Material provided:
__________
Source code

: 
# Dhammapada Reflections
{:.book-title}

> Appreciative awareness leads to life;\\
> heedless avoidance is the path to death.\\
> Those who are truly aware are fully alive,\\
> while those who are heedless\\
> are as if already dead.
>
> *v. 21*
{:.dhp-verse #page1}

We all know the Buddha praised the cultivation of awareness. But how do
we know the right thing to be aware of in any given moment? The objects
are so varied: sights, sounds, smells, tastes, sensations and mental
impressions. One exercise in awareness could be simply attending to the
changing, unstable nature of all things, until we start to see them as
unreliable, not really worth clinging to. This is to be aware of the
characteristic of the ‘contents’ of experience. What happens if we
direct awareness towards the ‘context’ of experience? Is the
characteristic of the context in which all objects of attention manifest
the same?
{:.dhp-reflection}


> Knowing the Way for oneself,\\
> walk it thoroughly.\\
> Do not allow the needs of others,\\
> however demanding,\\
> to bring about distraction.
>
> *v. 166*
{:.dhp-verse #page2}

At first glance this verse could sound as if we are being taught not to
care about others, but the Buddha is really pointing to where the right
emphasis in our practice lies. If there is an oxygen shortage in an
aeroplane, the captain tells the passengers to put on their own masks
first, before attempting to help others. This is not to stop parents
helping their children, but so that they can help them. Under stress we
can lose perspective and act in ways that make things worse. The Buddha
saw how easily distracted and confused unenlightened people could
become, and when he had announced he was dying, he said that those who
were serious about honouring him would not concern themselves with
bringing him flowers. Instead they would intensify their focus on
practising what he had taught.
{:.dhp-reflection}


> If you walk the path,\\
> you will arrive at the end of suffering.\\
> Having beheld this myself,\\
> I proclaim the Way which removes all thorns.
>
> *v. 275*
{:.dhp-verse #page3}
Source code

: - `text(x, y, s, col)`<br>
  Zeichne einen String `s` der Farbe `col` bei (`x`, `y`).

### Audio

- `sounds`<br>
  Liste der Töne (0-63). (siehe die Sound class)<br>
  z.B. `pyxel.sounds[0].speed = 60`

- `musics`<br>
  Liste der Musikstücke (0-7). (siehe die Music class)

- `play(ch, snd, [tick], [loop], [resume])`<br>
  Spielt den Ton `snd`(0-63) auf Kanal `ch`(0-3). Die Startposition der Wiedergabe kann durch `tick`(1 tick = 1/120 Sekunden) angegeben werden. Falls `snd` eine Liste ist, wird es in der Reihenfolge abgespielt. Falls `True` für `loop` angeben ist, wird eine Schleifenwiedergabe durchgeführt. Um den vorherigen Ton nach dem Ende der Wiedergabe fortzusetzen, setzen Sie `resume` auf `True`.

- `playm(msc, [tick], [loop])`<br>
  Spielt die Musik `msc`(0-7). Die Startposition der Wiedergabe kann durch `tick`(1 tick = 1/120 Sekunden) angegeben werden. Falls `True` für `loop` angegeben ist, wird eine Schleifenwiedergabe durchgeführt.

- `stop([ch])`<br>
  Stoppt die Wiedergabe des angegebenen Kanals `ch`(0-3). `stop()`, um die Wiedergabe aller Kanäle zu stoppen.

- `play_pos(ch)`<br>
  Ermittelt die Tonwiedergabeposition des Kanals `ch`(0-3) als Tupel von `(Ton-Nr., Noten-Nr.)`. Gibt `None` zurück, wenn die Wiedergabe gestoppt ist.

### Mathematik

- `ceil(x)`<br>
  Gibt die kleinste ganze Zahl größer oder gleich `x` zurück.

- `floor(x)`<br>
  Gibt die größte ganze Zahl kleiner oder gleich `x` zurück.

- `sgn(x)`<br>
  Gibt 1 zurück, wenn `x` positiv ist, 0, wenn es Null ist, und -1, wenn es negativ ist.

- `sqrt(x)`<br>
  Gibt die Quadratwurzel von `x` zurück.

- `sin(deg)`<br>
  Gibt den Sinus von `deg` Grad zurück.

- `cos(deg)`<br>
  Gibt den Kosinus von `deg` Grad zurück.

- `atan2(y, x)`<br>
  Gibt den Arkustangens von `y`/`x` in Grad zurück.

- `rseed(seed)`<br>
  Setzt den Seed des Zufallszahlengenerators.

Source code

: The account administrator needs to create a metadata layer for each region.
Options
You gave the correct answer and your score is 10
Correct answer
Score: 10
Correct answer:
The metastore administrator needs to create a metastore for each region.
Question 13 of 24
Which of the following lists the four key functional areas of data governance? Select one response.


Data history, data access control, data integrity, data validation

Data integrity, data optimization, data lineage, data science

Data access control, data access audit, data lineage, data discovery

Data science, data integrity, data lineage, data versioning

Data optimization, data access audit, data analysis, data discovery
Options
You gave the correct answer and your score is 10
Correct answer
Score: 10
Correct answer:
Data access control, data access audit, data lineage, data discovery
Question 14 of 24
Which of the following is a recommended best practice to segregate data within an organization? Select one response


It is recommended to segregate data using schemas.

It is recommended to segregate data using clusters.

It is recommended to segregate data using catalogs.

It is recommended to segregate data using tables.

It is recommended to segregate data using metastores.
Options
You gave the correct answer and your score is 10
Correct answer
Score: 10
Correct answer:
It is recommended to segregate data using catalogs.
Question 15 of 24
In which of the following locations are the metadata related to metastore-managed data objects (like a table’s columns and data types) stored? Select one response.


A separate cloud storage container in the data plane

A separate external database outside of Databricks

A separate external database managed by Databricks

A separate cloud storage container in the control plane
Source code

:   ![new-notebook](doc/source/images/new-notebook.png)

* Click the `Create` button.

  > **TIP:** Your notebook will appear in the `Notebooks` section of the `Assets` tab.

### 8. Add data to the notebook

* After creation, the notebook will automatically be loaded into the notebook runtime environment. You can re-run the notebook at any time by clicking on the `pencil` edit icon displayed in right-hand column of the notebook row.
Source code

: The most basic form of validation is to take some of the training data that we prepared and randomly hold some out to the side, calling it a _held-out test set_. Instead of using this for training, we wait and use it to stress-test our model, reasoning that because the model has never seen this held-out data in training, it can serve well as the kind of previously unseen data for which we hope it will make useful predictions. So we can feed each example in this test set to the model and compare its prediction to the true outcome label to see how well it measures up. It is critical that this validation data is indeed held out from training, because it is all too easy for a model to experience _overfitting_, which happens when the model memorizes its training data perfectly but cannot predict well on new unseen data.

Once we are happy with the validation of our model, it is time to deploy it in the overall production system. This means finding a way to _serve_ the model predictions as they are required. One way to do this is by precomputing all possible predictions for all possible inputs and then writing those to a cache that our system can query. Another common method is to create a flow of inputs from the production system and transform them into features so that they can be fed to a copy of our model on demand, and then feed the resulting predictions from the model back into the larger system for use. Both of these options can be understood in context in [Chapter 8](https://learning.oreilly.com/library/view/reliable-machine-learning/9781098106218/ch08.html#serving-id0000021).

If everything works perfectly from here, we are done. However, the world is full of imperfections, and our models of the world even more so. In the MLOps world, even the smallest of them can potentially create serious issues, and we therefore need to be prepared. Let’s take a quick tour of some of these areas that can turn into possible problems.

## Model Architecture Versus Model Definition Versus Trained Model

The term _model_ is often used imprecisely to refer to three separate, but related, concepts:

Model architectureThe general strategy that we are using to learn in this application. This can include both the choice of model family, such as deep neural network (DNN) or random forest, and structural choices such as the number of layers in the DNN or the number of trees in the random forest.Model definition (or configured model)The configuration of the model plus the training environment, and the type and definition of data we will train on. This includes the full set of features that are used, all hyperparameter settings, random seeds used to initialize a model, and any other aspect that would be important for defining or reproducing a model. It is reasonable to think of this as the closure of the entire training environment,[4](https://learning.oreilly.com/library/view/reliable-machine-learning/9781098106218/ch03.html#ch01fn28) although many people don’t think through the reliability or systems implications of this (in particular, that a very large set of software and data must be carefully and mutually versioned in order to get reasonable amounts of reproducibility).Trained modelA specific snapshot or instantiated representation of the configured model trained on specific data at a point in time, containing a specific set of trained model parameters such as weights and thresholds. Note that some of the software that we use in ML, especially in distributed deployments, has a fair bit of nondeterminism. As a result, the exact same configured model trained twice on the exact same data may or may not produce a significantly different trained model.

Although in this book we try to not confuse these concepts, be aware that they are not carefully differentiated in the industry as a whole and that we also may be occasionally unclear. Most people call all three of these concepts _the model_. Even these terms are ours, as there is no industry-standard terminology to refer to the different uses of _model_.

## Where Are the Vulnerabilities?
__________
If a line in the records contains the word "sounds", copy it.

Exercise solution:
are so varied: sights, sounds, smells, tastes, sensations and mental
- `sounds`<br>
  z.B. `pyxel.sounds[0].speed = 60`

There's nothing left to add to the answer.